QUICK PROJECT DESCRIPTION
- PROJECT OBJECTIVE: Build an automated watering system for your garden that decides, based on soil humidity, temperature and time, when to water your plants.
- HARDWARE REQUIREMENTS: Provided in the Mango Labs Mechatronics Maker Kit: Arduino-compatible board, USB cable, RTC module, SSR module, temperature sensor, RGB LED module, 2 x 10K resistors, 16 male to male jumper cables, 2 male to female jumper cables, mini breadboard, 12v power supply.
Additional hardware: computer, electrovalve (I used a washing machine valve that is easy to find), 2 male plugs, 1 female plug, glue gun, 2 galvanized nails, thin solid core wire (stripped telephone or network cable), 16 AWG cable (length will depend on your installation. Vulcanized/outdoor cable or terminals would work fine), CR2032 coin battery, small star screwdriver, pliers/crimper.
- SOFTWARE REQUIREMENTS: Arduino environment (or online editor). Download the RTC library here. Unzip and paste the folder in the Arduino libraries folder. It’s in the same location as your default sketches. You can look it up under File/Preferences Sketchbook location.
- KNOW-HOW REQUIREMENTS: Basic Arduino environment knowledge (learn more here). Basic electrical skills.
The crucial part for this project is the solenoid valve / electrovalve. I have found out that washing machine valves are that the easiest to source and to set up.
It doesn’t matter what model you get. What is important is to check if it will be easy for you to connect it to your water supply. Washing machine electrovalves come with a threaded inlet side where you connect it to your supply with a standard washing machine hose, which has the same threading and size as most garden spouts. So that should make things easier.

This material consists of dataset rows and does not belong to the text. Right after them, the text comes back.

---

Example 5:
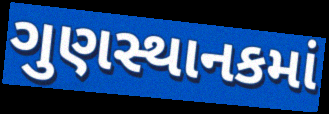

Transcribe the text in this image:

ગુણસ્થાનકમાં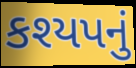
કશ્યપનું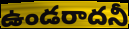
ఉండరాదనీ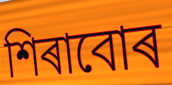
শিৰাবোৰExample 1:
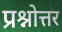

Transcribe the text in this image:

प्रश्नोत्तर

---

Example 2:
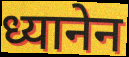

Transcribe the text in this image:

ध्यानेन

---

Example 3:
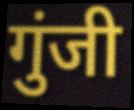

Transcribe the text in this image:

गुंजी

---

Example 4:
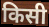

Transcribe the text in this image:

किसी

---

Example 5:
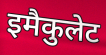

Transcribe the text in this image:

इमैकुलेट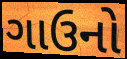
ગાઉનો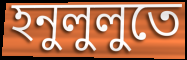
হনুলুলুতে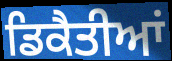
ਡਿਕੈਤੀਆਂ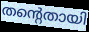
തന്റെതായി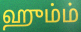
ஹும்ம்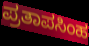
ಪ್ರತಾಪಸಿಂಹ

Once you have your electrovalve you have to attach some cables to it. Choose cable that is long enough to enable you to place your electronics at safe distance from the water. If you have a soldering gun, you can solder the cable to the terminals. For insulating the terminals I recommend shrink-wrap tubing.
If you don’t want to solder you can also crimp a terminal and connect it to the electrovalve. I suggest shrink-wrapping the whole terminal.
At the other end of the cable you have two choices. You can connect one lead to the solid state relay and go from there to your plug and connect the other lead of the electrovalve to the plug. Take care to strip only a small amount of insulation from the cables you are connecting to the relay board.
Otherwise, I would recommend connecting a male plug to the electrovalve and a female one to the SSR module and screw them both to a board (as on the Bluetooth-controlled slow cooker Lab Idea).
For your soil humidity sensor you need two galvanized nails 4 inches or more. At the top you have to wrap some copper cable to connect it to your Arduino-compatible board. Solid core cable works better; if you are placing your electronics some distance away from your garden and water (which would make sense) you could use solid core telephone cable. Strip a good length of insulation away from your wire.
Coil it a couple of times around your nails and twist it to secure it.
You should insert them in the soil 2.5 cm apart.
Follow the diagram to wire the circuit and take special care in checking that all the wiring that goes to mains is OK. Upload the sketch from here or copy the code below to your Arduino-compatible board. Time will automatically be set on the RTC board so be sure to have the coin battery already installed; this way, it won’t reset when you unplug it. Unplug the USB and plug the power supply to your Arduino-compatible board to perform a last check.
It’s a good idea to protect your electronics from water. A fast and cheap way to do it is to put everything in a plastic container.
Connect your electrovalve to your water supply. Using a washing machine hose worked for me.
You could also use a hose clamp and a regular hose.
I connected the other end of the washing machine hose to the bronze coupling of my garden hose (in order to extend the range) and added a packing to get a tight fit.
Pin your nails in the garden, plug the12v power supply to your Arduino-compatible board, plug your electrovalve to the SSR controlled female plug, plug your SSR to mains and you should be done.
The system checks for normal conditions for every sensor at startup and will light the LED red if something is wrong (it will also send a message through the serial port indicating if there’s a problem in a specific sensor). Every six minutes it will check the input variables (and blink white) to decide if watering is needed.